While my friend and I were exiting the tea rooms we stood to one side to allow a family to enter with two large pushchairs.

I don’t think they were the brightest anyway, because it took them five minutes just to walk in the room, but then they completely blanked us.

It was so tangibly rude that we started laughing as soon as we got out of earshot (because we have manners, and did not wish to offend the people who had just offended us).

But one swallow does not make a summer, and it’s not fair to condemn the whole human race because of one family who like living museums, but don’t like saying “thank you”.

No, that would be unfair. I’ll give at least one more example before I do that.

The next day at work, we went down to the canteen for lunch.

My eyes were drawn to a horrible scene. A man had pulled up in his car to buy a buttie from the shop.

He was smiling and laughing with his friend and then, as if it was the most natural thing in the world – he wound down the window and spat out of it. A big lump of his foul gob let free in the world without so much as a “how’s your father?”

I nearly vommed up my own lunch.

In direct contrast, a recent trip to France yielded row upon row of perfect manners.

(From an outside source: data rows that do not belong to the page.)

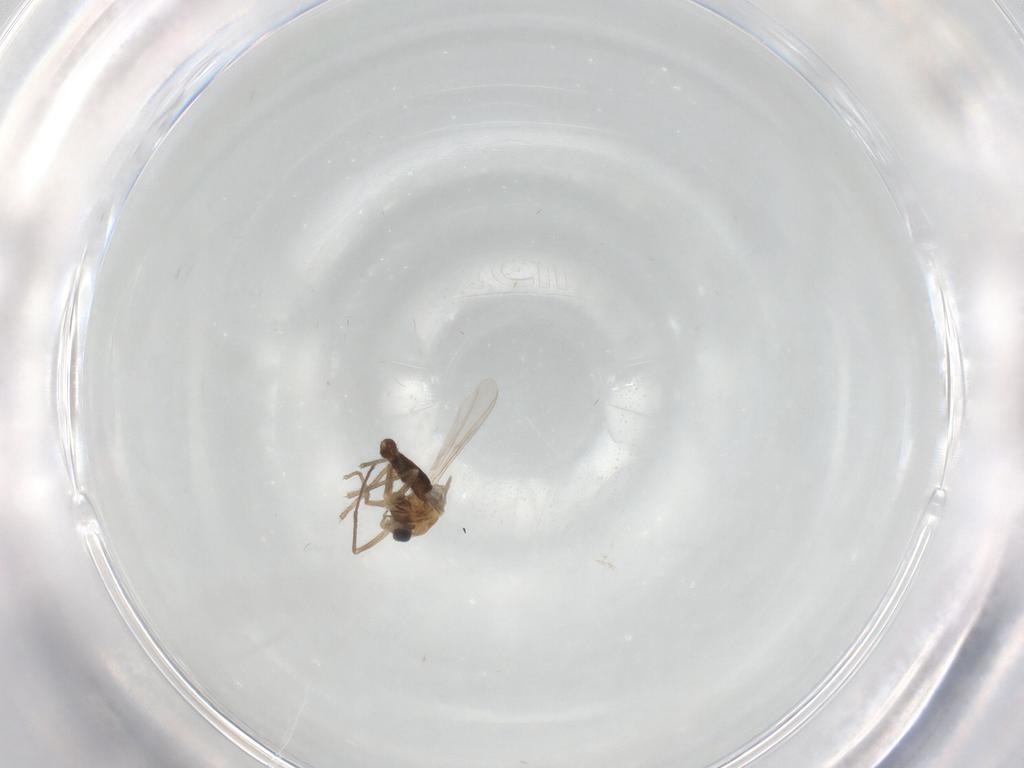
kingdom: Animalia
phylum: Arthropoda
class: Insecta
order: Diptera
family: Chironomidae
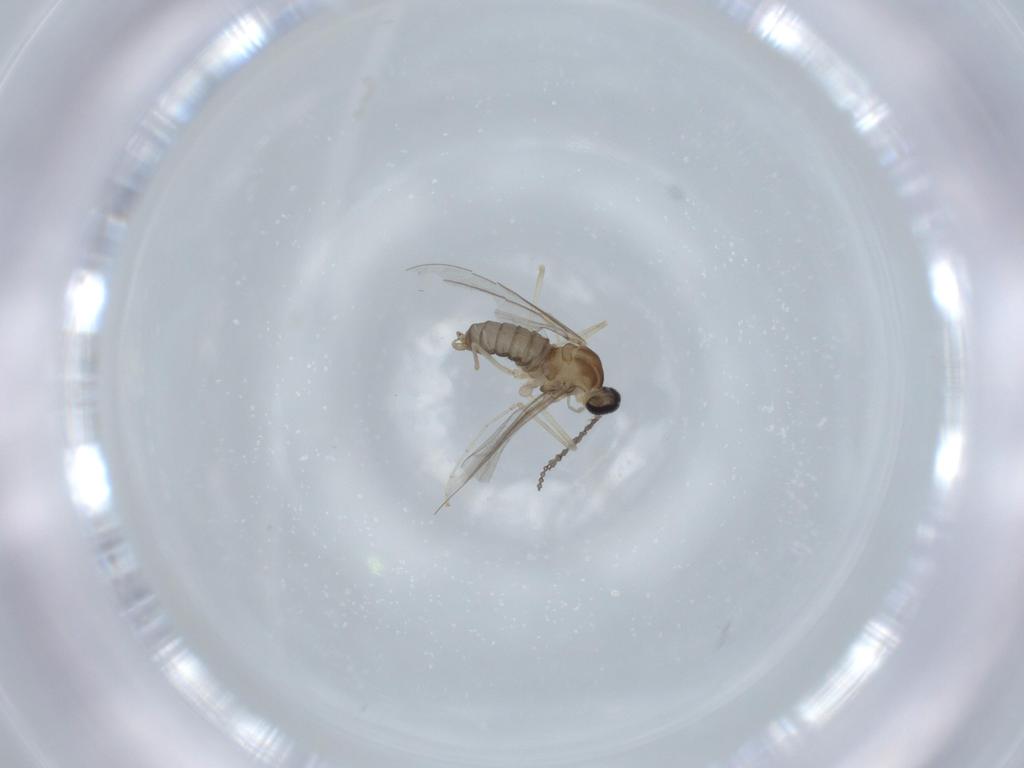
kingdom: Animalia
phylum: Arthropoda
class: Insecta
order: Diptera
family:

While sitting outside a cafe having a coffee with my friend, the man next to us asked if it was OK for him to smoke.

The staff at the hotel were charming and in one restaurant the family next to us offered a smile and a Bon Appetite as our food arrived.

Ironically, before I went, several people made a point of telling me how rude the French are.

At the end of the day, there’s only so far you can get with annecdotal evidence and I’m not really trying to suggest one country is better than the other.

But thinking about these separate instances did make me relieved to have manners, since they go a long way to making life pleasant or otherwise.

Manners are that little sprinkle of sugar on the donut of life.

So if you want to lead a decent life, here’s my suggestion.

Don’t be awful – say please, say thanks and don’t wind down your window and spit out of it.

You’d be amazed what a difference this can make.